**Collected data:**
------------------------------

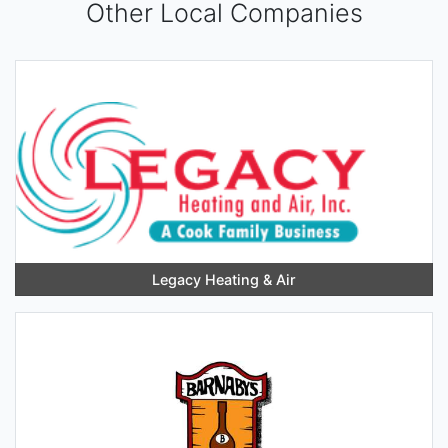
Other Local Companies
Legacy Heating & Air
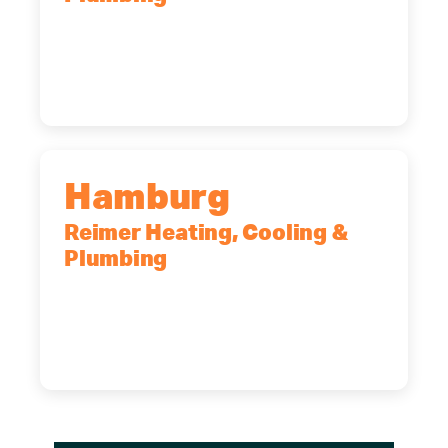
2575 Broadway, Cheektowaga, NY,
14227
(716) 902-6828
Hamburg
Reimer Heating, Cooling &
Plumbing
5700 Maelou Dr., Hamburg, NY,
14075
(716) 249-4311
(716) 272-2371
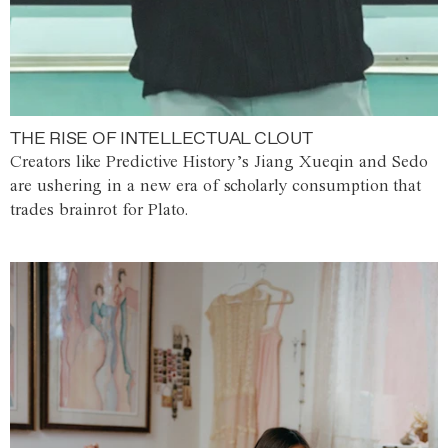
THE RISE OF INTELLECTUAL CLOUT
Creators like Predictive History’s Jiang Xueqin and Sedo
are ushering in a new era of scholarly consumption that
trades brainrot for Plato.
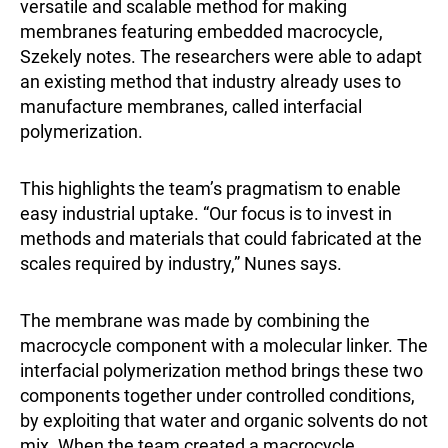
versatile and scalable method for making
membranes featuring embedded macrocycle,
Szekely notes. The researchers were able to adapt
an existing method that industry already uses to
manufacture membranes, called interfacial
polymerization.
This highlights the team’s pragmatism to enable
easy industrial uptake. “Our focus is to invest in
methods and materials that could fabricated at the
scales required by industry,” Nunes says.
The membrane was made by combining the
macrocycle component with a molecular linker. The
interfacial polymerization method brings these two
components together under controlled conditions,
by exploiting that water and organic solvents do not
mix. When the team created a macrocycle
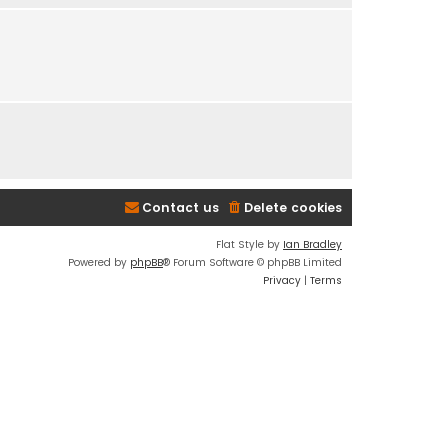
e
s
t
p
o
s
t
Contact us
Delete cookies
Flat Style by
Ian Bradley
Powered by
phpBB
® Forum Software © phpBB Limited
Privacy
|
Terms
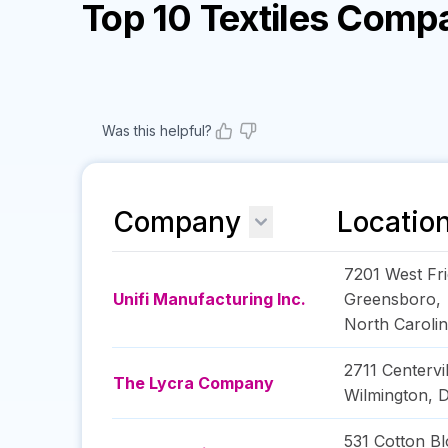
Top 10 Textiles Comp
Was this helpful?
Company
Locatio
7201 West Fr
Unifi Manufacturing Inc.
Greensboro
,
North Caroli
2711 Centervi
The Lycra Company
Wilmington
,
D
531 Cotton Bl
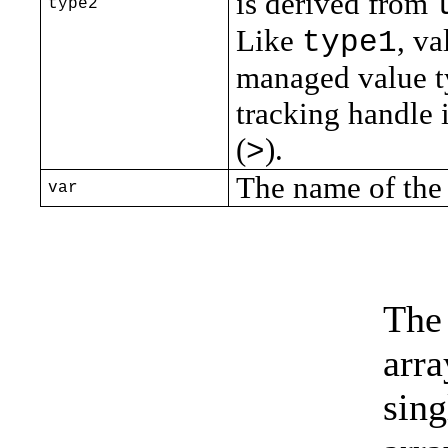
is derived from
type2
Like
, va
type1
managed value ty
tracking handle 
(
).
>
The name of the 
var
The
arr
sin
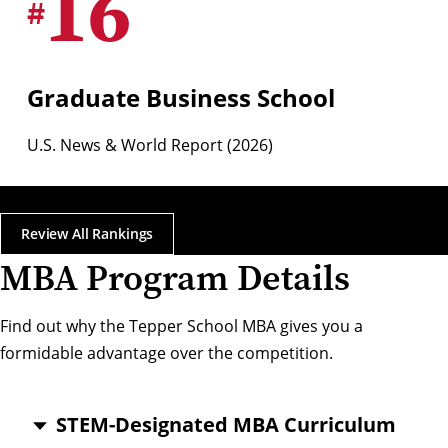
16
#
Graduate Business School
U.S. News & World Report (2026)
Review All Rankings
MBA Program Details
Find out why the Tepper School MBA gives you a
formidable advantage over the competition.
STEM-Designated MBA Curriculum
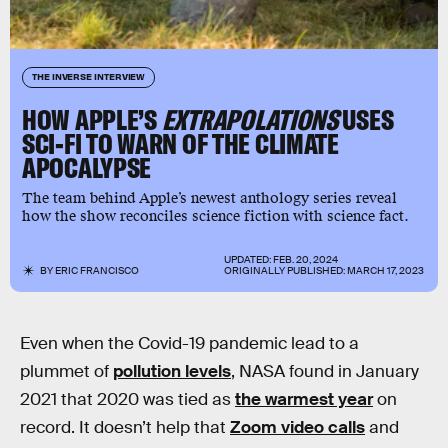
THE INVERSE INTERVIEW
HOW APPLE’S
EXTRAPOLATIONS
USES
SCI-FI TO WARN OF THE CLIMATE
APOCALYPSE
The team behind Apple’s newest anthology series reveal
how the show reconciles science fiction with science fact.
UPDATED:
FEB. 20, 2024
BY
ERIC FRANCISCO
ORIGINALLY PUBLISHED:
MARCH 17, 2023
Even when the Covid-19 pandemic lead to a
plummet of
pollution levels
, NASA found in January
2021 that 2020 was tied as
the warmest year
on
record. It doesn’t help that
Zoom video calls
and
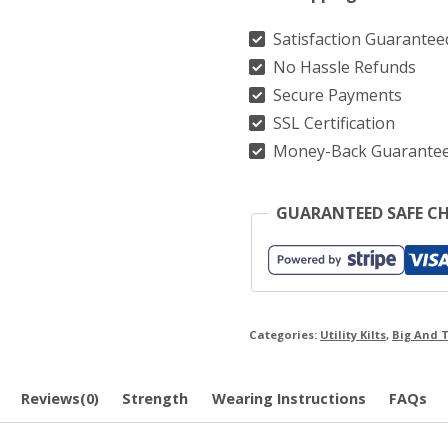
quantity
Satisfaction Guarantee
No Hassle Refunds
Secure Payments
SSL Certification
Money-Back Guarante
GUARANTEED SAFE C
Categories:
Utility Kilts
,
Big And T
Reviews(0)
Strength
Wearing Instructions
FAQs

------------------------------

**WHAT IS REQUIRED:** Gather every line of the material above that contains the word "macrocycle". Uppercase and lowercase letters count as different.

**OUTPUT OF THE EXERCISE:**
membranes featuring embedded macrocycle,
macrocycle component with a molecular linker. The
mix. When the team created a macrocycle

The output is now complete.